Tag Archives: bailout

Celebrating a year of the Artificial Me

Bend it like Beckham/Gray's Anatomy

Today is St. Patrick’s Day, that great American bacchanal on a boisterous Irish theme, and here at Art Scatter World Headquarters we trust our stockholders are out on the streets whooping and hollering and downing tankards of green beer and generally celebrating the corning of the beef. Or not.

My own plans are slightly different. I figure instead on relaxing in my lush private retreat overlooking the grand garden estate I purchased with a small slice of this year’s Art Scatter upper-management bonus distribution — how else could we attract the best and the brightest talent in these tough times? — slowly savoring a fine Irish whiskey served by one of my several personal assistants as I contemplate the successful completion of a full year of the Artificial Me.

The funny thing is, I don’t feel in the least artificial, and I’m wondering if that makes me and Bernie Madoff blood brothers.

Yet here I sit, and stand, and walk, and even bend, things that had gradually become so difficult that a year ago today I found myself lying in an operating room at Providence Portland Medical Center, where a team led by the blessedly skillful orthopedic surgeon Dr.

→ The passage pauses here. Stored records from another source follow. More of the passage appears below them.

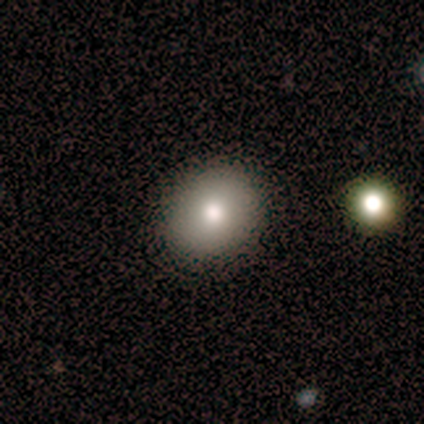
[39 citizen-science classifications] Smooth or featured?
  - smooth: 85% *
  - featured or disk: 13%
  - star or artifact: 3%
How rounded?
  - round: 82% *
  - in between: 18%
  - cigar-shaped: 0%
Merging?
  - none: 95% *
  - minor disturbance: 3%
  - merger: 3%
  - major disturbance: 0%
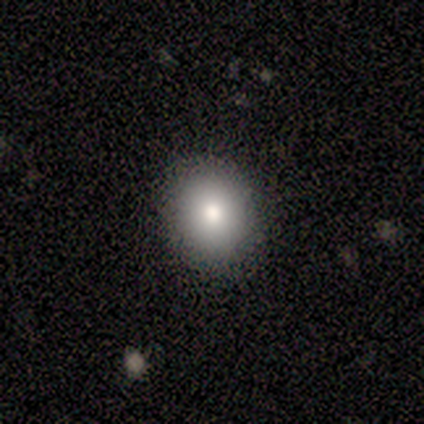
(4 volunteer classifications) smooth_or_featured: smooth (p=0.50) [alt: featured or disk p=0.25]
how_rounded: round (p=1.00)
merging: none (p=0.67) [alt: merger p=0.33]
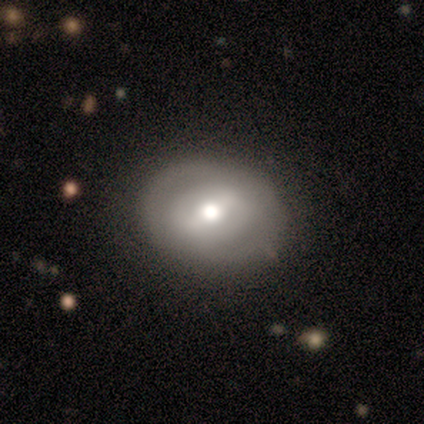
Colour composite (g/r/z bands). It shows a featured or disk galaxy (60%) with a weak bar (67%), no spiral arms (67%) and a moderate central bulge (100%). Merging: none (100%).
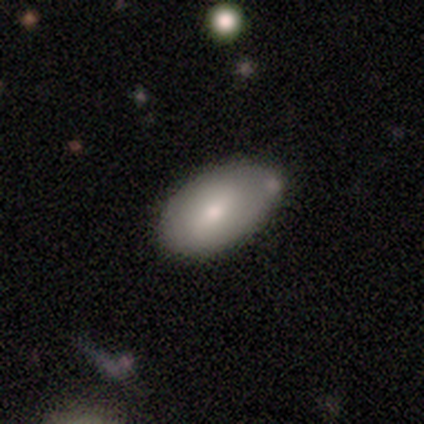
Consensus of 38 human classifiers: Overall: smooth (66%; featured or disk 32%). How rounded: in between (88%). Merging: none (73%).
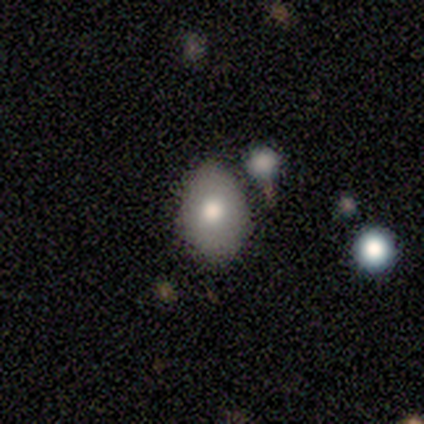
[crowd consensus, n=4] Q: Smooth or featured?
A: smooth (50%); runner-up: featured or disk (25%)
Q: How rounded?
A: in between (100%)
Q: Merging?
A: none (100%)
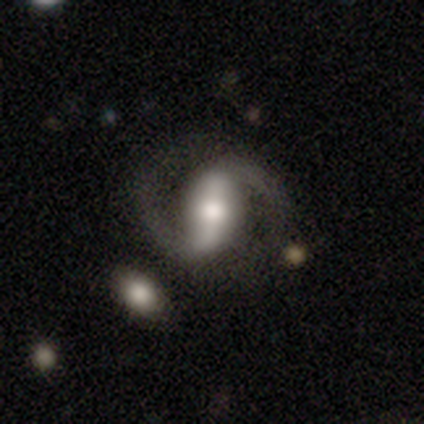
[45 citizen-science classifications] Smooth or featured? featured or disk (87%)
Edge-on disk? no (95%)
Bar? strong (57%)
Spiral arms? yes (97%)
Spiral winding? medium (53%)
Spiral arm count? 2 (97%)
Bulge size? moderate (59%)
Merging? none (74%)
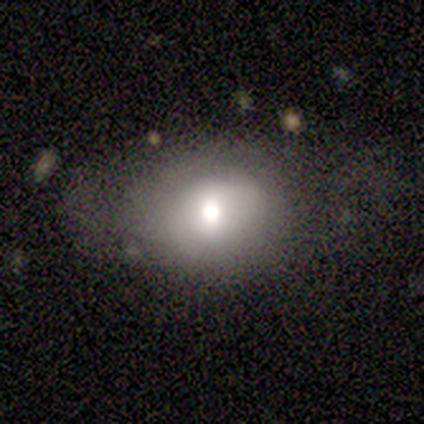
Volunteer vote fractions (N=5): Q: Smooth or featured?
A: smooth (80%); runner-up: featured or disk (20%)
Q: How rounded?
A: round (50%); tied with: in between (50%)
Q: Merging?
A: none (40%); tied with: minor disturbance (40%)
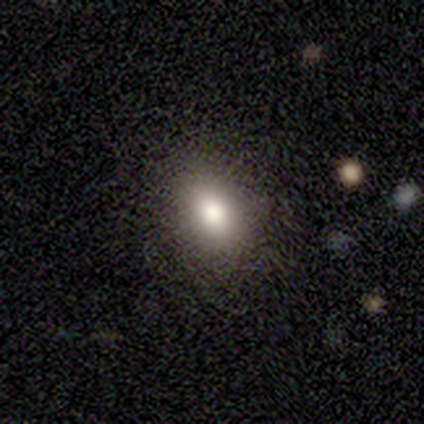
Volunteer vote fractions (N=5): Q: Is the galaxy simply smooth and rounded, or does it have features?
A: smooth — 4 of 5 (80%).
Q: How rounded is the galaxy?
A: round — 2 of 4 (50%, tied with in between).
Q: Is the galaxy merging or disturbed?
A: none — 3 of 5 (60%).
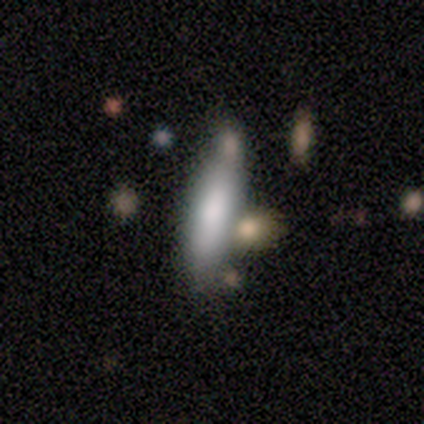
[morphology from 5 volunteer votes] Overall: smooth (100%). How rounded: in between (40%, tied with cigar-shaped). Merging: minor disturbance (60%; none 40%).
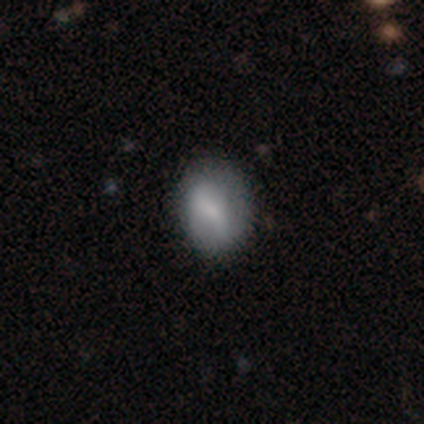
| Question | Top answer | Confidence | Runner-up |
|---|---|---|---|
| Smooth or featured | featured or disk | 60% | smooth (40%) |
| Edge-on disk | no | 100% | — |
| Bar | strong | 67% | weak (33%) |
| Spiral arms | yes | 67% | no (33%) |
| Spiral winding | tight | 100% | — |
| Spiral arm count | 2 | 100% | — |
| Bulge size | moderate | 33% | tied: small (33%), none (33%) |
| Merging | none | 80% | major disturbance (20%) |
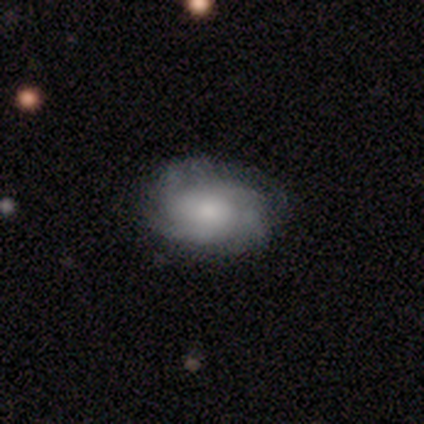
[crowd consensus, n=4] smooth-or-featured: smooth: 100% | featured or disk: 0% | star or artifact: 0%
  how-rounded: in between: 75% | round: 25% | cigar-shaped: 0%
  merging: none: 75% | minor disturbance: 25% | major disturbance: 0% | merger: 0%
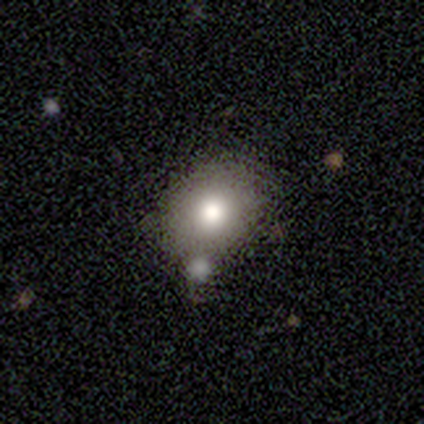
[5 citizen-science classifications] Smooth or featured? 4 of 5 (80%) said smooth. How rounded? 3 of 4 (75%) said round. Merging? 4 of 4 (100%) said none.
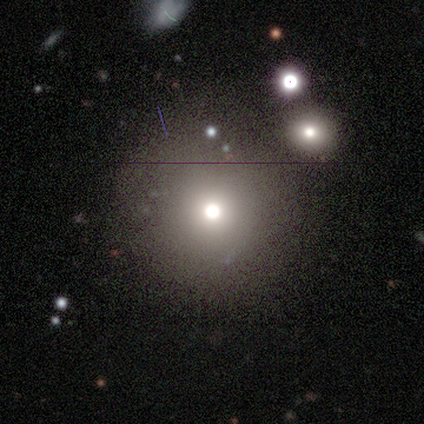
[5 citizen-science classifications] Smooth or featured? star or artifact (60%)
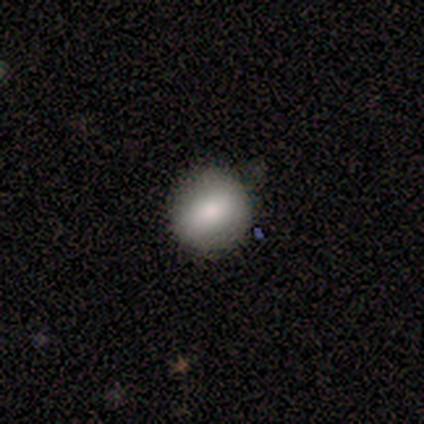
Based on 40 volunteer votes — Morphology: type=smooth (72%); roundness=round (90%); merging=none (64%).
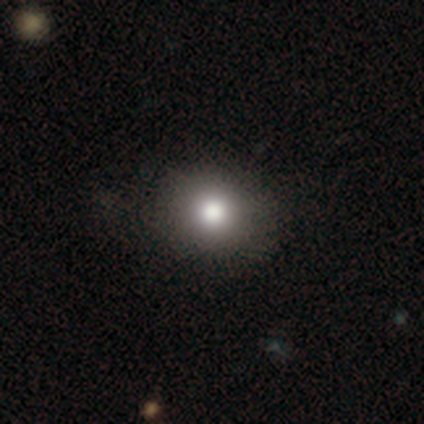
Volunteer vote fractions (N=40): smooth-or-featured: smooth: 75% | featured or disk: 12% | star or artifact: 12%
  how-rounded: round: 70% | in between: 30% | cigar-shaped: 0%
  merging: none: 86% | minor disturbance: 9% | major disturbance: 6% | merger: 0%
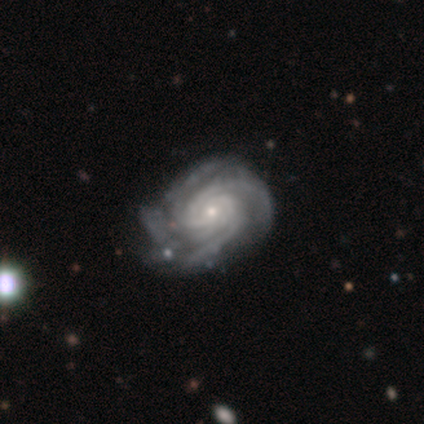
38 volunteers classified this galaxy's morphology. smooth-or-featured: featured or disk: 89% | smooth: 11% | star or artifact: 0%
  disk-edge-on: no: 100% | yes: 0%
    bar: no: 76% | weak: 21% | strong: 3%
    has-spiral-arms: yes: 97% | no: 3%
      spiral-winding: tight: 82% | medium: 15% | loose: 3%
      spiral-arm-count: 4: 36% | can't tell: 33% | 3: 12% | 2: 9% | more than 4: 9% | 1: 0%
    bulge-size: small: 71% | moderate: 24% | large: 3% | none: 3% | dominant: 0%
  merging: none: 45% | minor disturbance: 39% | major disturbance: 16% | merger: 0%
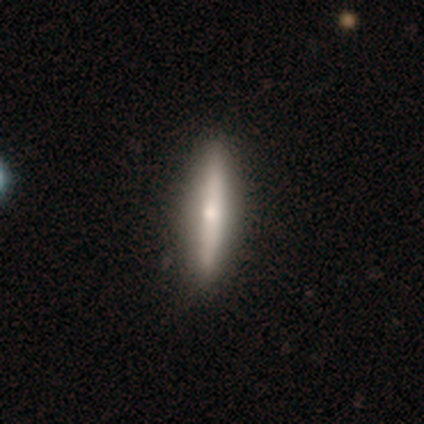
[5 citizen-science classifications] smooth 40% (tied), featured or disk 40% (tied), star or artifact 20%. Down the decision tree: how rounded — cigar-shaped (100%); merging — none (75%).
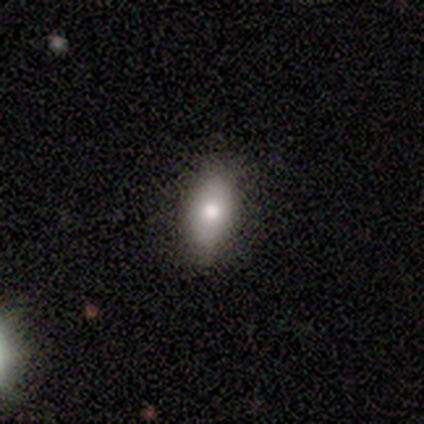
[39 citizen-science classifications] Smooth or featured? smooth (74%)
How rounded? in between (83%)
Merging? none (74%)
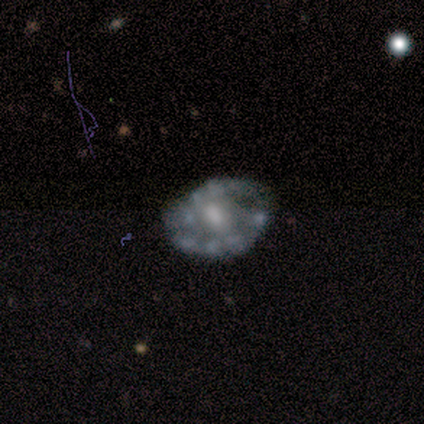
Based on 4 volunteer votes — Morphology: type=featured or disk (50%); edge-on=no (100%); bar=no (100%); spiral arms=no (100%); bulge=moderate (100%); merging=none (100%).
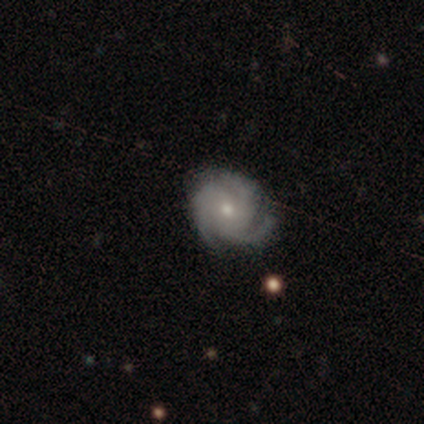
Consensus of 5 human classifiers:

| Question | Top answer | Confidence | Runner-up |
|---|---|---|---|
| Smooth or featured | featured or disk | 60% | smooth (40%) |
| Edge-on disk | no | 100% | — |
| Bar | no | 100% | — |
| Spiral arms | yes | 100% | — |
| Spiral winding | tight | 67% | medium (33%) |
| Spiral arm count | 3 | 100% | — |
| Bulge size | moderate | 100% | — |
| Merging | none | 80% | minor disturbance (20%) |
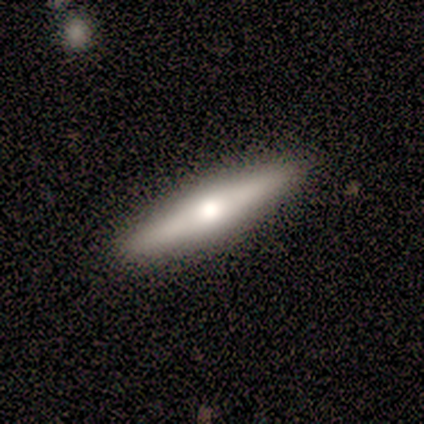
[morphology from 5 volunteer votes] featured or disk 60%, smooth 40%, star or artifact 0%. Down the decision tree: edge-on disk — yes (100%); edge-on bulge — rounded (100%); merging — none (100%).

Steven Hoff scraped and jabbed and sliced into my left leg, stretching tissue wide enough to insert something very like a hockey puck into the degenerated space between my femur and tibia that had become the laughably inadequate remnant of a once solidly workable knee. (Strictly speaking this isn’t quite true. I didn’t “find myself” lying in the operating room; I never saw the place. By that point, swaddled in the sweet bassinet of modern pharmacology, I was deep into lullaby land, and thank goodness for that: This was no Civil War surgery, with hack saw and clenched teeth and a bottle of booze to stanch the pain.)

Today, after a few months of rehab under the gentle yet firm prodding of Providence’s physical therapy squadron, I’m happy to report the bailout was a success. For some time I’ve been back to “normal” — that is, under ordinary circumstances I don’t think about my knee any more than an AIG executive thinks about ethical responsibility. Sure, there’s a little tightness of the skin around the scar tissue, but that’s just the new normal: Think of it as one of those niggling oversight requirements that might go away if you just ignore it. Before surgery, stairs and even slight inclines on sidewalks were obstacles. Before surgery, I hesitated between walking-sticks and walking-canes, uncertain of which was more stylish/less obtrusive (and foolishly self-conscious in a way I hadn’t felt for years) but always with one or the other at hand. Now, sticks are long forgotten and stairs are just life.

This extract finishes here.